# Eclipse Run Java Application und JMF



## Rave (7. Mrz 2011)

Hallo,

ich habe 2 Fragen bezüglich Eclipse 

1. Ich kann wenn ich auf Run klicke keine Java Applications ausführen....in der Auswahl erscheint nicht ausser ein Eintrag der übersetzt Kein Programm heisst !
Jemand ne Idee woran das liegen kann ?? Java ist installiert und eigentlich auch in den Einstellungen von Eclipse alles angegeben!

2. Wie kann ich das Java Media Framework in Eclipse benutzen ?

Liebe Grüße


----------



## eRaaaa (7. Mrz 2011)

Rave hat gesagt.:


> Hallo,
> 
> ich habe 2 Fragen bezüglich Eclipse
> 
> ...



Hast du auch eine main-Methode? =)
Ein Screenshot/Code etc. könnte evtl. auch weiterhelfen dir zu helfen


----------



## Rave (7. Mrz 2011)

eRaaaa hat gesagt.:


> Hast du auch eine main-Methode? =)
> Ein Screenshot/Code etc. könnte evtl. auch weiterhelfen dir zu helfen



ImageShack® - Online Photo and Video Hosting

ImageShack® - Online Photo and Video Hosting

Das sind die Screenshots


----------



## Andi_CH (8. Mrz 2011)

Hast du schon eine Run-Konfiguration eingerichtet?

Auf dem grünen Pfeil unter "Run configurations ..."
Aber  klick als erstes irgendwo in deine Klasse die das Main enthält ;-)

Es geht auch so:
Klick auf dem Menupunkt "Run"
Dann auf "Run as" und dann ist vermutlich "Java Appliation" für dich das Richtige.

Oder so:
Alternativ kanns du das auch im Navigator auf deiner Klasse die das Main enthält mit der rechten Maustaste und "run as" einrichten.

Wenn der Klick auf den grünen Pfeil immer noch nicht geht musst du mal daneben auf das kleine schwarze Dreieck klicken und dann die richtige Runkonfiguration auswählen.
Ach ja, Den Debugger startest du auf dem Käfer links des grünen Pfeils - der übernimmt die Konfigurationen des Runs und umgekehrt.


----------



## Rave (8. Mrz 2011)

Andi_CH hat gesagt.:


> Hast du schon eine Run-Konfiguration eingerichtet?
> 
> Auf dem grünen Pfeil unter "Run configurations ..."
> Aber  klick als erstes irgendwo in deine Klasse die das Main enthält ;-)
> ...




Geht alles nicht !! Wie du auf dem Screenshot oben sehen kannst zeigt er mir wenn ich auf "run as" klicke nichts an !! Und egal was ich mache es kommt nichts !
Wenn ich auf Debug klicke kommt ein Fenster wo ich zwischen:
Ant Build
Ant Build...

entscheiden kann, aber das bringt mir ja auch nichts !!!


----------



## Rave (8. Mrz 2011)

ImageShack® - Online Photo and Video Hosting

Das zeigt er mir an aber ich kann auch nicht umstellen


----------



## eRaaaa (8. Mrz 2011)

Du hast aber auch ein JavaProjekt erstellt ja?
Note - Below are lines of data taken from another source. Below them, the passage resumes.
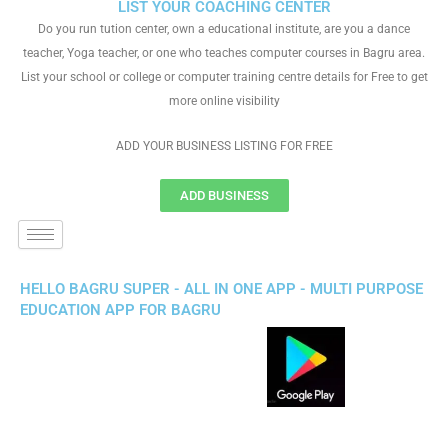
LIST YOUR COACHING CENTER
Do you run tution center, own a educational institute, are you a dance
teacher, Yoga teacher, or one who teaches computer courses in Bagru area.
List your school or college or computer training centre details for Free to get
more online visibility
ADD YOUR BUSINESS LISTING FOR FREE
ADD BUSINESS
HELLO BAGRU SUPER - ALL IN ONE APP - MULTI PURPOSE
EDUCATION APP FOR BAGRU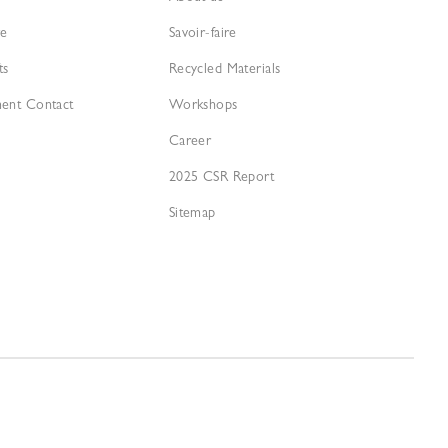
re
Savoir-faire
ts
Recycled Materials
ment Contact
Workshops
Career
2025 CSR Report
Sitemap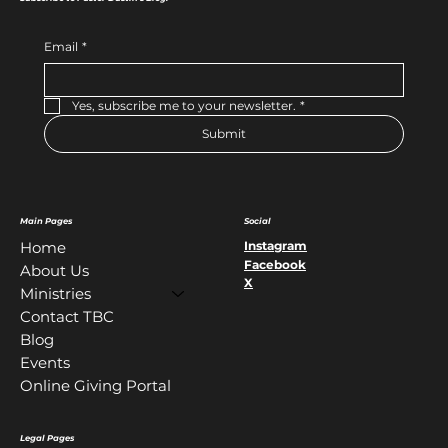
Email
*
Yes, subscribe me to your newsletter.
*
Submit
Main Pages
Social
Instagram
Home
Facebook
About Us
X
Ministries
Contact TBC
Blog
Events
Online Giving Portal
Legal Pages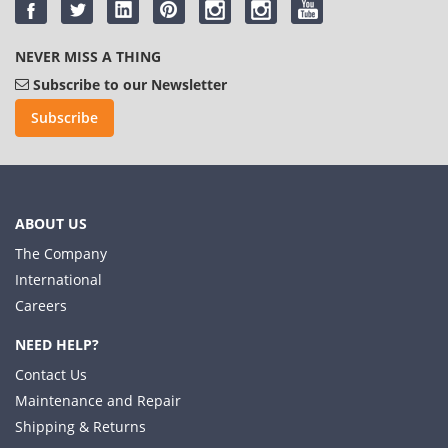
NEVER MISS A THING
Subscribe to our Newsletter
Subscribe
ABOUT US
The Company
International
Careers
NEED HELP?
Contact Us
Maintenance and Repair
Shipping & Returns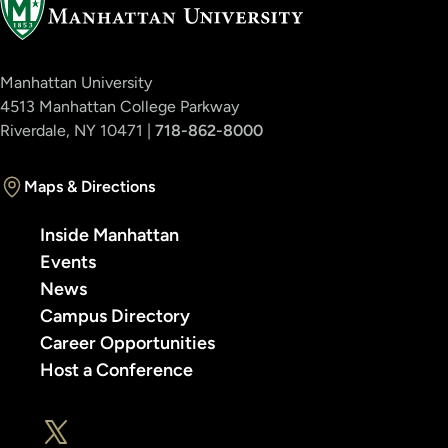
Manhattan University
4513 Manhattan College Parkway
Riverdale, NY 10471 |
718-862-8000
Maps & Directions
Inside Manhattan
Events
News
Campus Directory
Career Opportunities
Host a Conference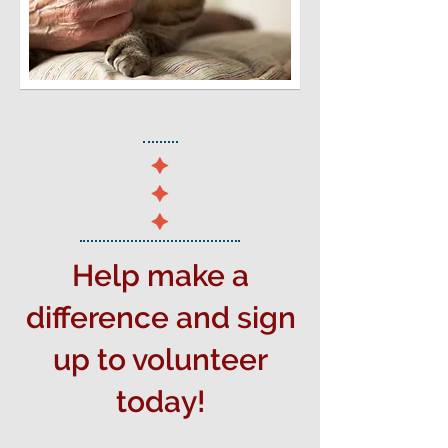
Help make a
difference and sign
up to volunteer
today!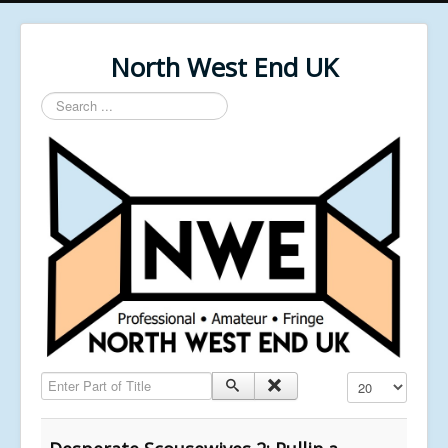
North West End UK
Search
...
Enter Part of Title
Display #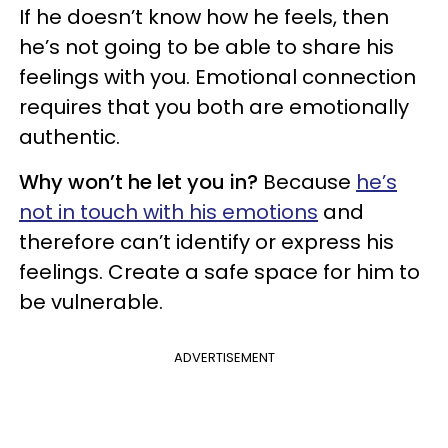
If he doesn’t know how he feels, then
he’s not going to be able to share his
feelings with you. Emotional connection
requires that you both are emotionally
authentic.
Why won’t he let you in?
Because
he’s
not in touch with his emotions
and
therefore can’t identify or express his
feelings. Create a safe space for him to
be vulnerable.
ADVERTISEMENT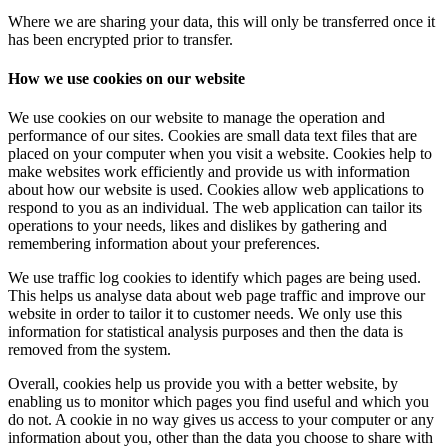
Where we are sharing your data, this will only be transferred once it
has been encrypted prior to transfer.
How we use cookies on our website
We use cookies on our website to manage the operation and
performance of our sites. Cookies are small data text files that are
placed on your computer when you visit a website. Cookies help to
make websites work efficiently and provide us with information
about how our website is used. Cookies allow web applications to
respond to you as an individual. The web application can tailor its
operations to your needs, likes and dislikes by gathering and
remembering information about your preferences.
We use traffic log cookies to identify which pages are being used.
This helps us analyse data about web page traffic and improve our
website in order to tailor it to customer needs. We only use this
information for statistical analysis purposes and then the data is
removed from the system.
Overall, cookies help us provide you with a better website, by
enabling us to monitor which pages you find useful and which you
do not. A cookie in no way gives us access to your computer or any
information about you, other than the data you choose to share with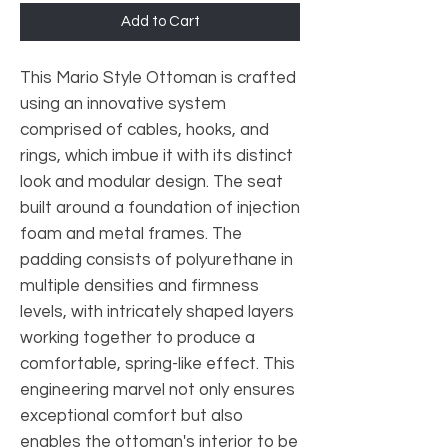
Add to Cart
This Mario Style Ottoman is crafted
using an innovative system
comprised of cables, hooks, and
rings, which imbue it with its distinct
look and modular design. The seat
built around a foundation of injection
foam and metal frames. The
padding consists of polyurethane in
multiple densities and firmness
levels, with intricately shaped layers
working together to produce a
comfortable, spring-like effect. This
engineering marvel not only ensures
exceptional comfort but also
enables the ottoman's interior to be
Nicht nur eine Klasse? 
(auf den Screenshots kann man den PackageExplorer leider nicht ganz sehen)
In den RunConfigurations müsste aber zumindest das Projekt + die main-class ausgewählt werden....

Also vllt nochmal neu:

- New --> Java Project
- dann im src-Folder im default-Package (oder erst einmal ein neues Package erstellen) deine Klasse einfügen! 

Hast du das?


----------



## Rave (8. Mrz 2011)

Okay das kannt ich von meinem vorherigen Editor noch nicht 

Nun gehts 

Nur noch das Java Media Framework reinbekommen dann hab ich alles =)

Ist das ähnlich einfach zu lösen ?? 

Und danke schonmal =)


----------



## eRaaaa (8. Mrz 2011)

Naja, also


> 2. Wie kann ich das Java Media Framework in Eclipse benutzen ?



ist ja jetzt keine wirklich präzise Frage 

Aber ich denke es geht eher um die Einrichtung/Installation:
Generell kann man sagen: Bibliotheken herunterladen, (entpacken) und in Eclipse die jar Files in den BuildPath aufnehmen, das geht beispielsweise über rechte Maustaste auf dein Projekt --> BuildPath --> Configure BuildPath --> und dann im Libraries Tab "Add JARs" oder "Add External JARs" auswählen (je nachdem: evtl. vorher die Jar Files ins Projekt kopieren z.B. in ein extra Ordner libs oder so)


----------